Andrew Sorensen plays the trumpet during a USC game.
Columbia, SC (WLTX) - On Monday many people across the state reflected on the loss of former University of South Carolina president Dr. Andrew Sorensen.
Sorensen died suddenly on Sunday at his home in Ohio. He served as president from 2002 until 2008.
Dr. Sorensen's list of accomplishments is extensive but looking back on his life you can tell it was not his worldly success that defined him but rather his relationships.
Campus on Monday looked like business as usual. But the feeling was different.
"It's a sad day at the University of South Carolina," said USC President Harry Pastides, "I can feel it. There's a weight if you will, and a heaviness, and a sadness."
Faculty, students and friends are remembering Dr. Andrew Sorensen. Many know him for his incredible ability to fit in. Even at sixty something.
"If you went to a football game," said former Columbia mayor Bob Coble, "you knew in the 3rd quarter he'd be sitting in the student section. If you went to a basketball game he'd be playing in the student band.
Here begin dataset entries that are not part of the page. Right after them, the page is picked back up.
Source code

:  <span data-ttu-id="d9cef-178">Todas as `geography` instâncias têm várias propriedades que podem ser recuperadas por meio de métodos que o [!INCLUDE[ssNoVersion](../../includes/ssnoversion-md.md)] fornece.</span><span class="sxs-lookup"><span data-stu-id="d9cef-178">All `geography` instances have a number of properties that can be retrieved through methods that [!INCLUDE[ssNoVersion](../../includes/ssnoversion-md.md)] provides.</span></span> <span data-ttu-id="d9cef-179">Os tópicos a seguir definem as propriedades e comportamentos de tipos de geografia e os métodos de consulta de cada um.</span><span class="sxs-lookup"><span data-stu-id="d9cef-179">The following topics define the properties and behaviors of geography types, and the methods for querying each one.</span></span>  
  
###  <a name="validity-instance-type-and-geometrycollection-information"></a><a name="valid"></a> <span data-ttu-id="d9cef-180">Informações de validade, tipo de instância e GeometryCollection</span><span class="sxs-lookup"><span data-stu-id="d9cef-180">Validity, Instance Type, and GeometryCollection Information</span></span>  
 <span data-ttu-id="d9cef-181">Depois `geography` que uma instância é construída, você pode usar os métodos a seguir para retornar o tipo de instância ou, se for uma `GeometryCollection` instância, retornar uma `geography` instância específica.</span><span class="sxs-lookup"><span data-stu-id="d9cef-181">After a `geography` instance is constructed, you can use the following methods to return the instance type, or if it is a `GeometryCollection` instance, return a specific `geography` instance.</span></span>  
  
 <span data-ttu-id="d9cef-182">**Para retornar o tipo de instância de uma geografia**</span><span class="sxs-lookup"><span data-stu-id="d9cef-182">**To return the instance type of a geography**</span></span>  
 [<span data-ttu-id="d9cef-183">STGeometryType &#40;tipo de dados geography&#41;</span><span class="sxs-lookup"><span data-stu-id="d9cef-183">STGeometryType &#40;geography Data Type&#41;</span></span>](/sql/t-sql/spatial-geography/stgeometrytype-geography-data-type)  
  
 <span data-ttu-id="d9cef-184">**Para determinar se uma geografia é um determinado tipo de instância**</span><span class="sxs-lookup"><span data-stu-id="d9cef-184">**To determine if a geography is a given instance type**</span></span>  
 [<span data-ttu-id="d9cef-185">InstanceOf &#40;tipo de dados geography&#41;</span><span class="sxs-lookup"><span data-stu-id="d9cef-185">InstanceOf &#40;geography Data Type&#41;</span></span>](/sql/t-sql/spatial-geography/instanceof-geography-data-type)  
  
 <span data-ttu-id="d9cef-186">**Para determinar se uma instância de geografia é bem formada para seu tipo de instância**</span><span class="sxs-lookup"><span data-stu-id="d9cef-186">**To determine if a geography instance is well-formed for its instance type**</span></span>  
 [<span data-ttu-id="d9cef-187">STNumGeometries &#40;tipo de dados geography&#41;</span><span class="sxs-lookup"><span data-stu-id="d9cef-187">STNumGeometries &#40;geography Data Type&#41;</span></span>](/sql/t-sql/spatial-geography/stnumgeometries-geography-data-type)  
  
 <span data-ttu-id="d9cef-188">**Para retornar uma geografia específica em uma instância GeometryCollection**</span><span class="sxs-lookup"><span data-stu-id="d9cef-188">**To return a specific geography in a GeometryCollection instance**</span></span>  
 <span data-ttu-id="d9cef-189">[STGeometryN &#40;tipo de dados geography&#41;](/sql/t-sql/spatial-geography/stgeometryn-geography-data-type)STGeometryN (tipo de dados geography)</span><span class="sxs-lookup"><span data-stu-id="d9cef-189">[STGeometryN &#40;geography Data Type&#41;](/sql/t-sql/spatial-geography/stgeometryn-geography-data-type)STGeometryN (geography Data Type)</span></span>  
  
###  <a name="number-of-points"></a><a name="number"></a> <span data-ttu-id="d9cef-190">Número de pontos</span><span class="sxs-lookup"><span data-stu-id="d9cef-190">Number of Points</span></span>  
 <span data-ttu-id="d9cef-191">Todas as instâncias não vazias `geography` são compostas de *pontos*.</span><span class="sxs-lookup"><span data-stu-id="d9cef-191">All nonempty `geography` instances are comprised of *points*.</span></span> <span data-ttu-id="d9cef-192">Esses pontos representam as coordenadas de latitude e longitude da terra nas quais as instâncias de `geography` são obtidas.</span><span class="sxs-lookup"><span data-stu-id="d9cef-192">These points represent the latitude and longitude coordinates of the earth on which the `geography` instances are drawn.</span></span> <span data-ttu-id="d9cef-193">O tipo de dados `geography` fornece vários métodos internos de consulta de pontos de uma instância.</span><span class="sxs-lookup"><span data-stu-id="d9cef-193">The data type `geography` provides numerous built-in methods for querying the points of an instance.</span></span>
He rode a bicycle, he wore a bowtie, he was just an all around renaissance man."
But there was a method to his ways.
"It was not just about personality," explained Pastides. "It was about forging partnerships and relationships between cities, and counties, and state government with the private sector."
One of those relationship's was forged Bob Coble.
"He transformed the relationship between the city and the university making it into a complete economic partnership."
Sorensen is responsible for creating Innovista, the universities cultural research center bringing two new buildings to campus.
"Innovista. certainly is becoming the kind of cultural place that he wanted it to be and we'll keep working very hard to advance it," said Pastides.
But one day after Sorensen's death it's probably not his buildings or his economic outreach that people are really thinking about. Those who knew him are just thinking about him.
"He was a very important man, a very measured man when it came to policy," explained Pastides. "But when it really came down to it he was someone you wanted to be around."
Dr. Sorensen's funeral will be on Tuesday in ohio. Dr. Pastides said they will be planning a memorial on campus sometime next week but no plans have been finalized yet. The cause of death has not yet been released.
Dr. Andrew Sorensen was 72-years-old and is survived by his wife, two children, and a grandchild.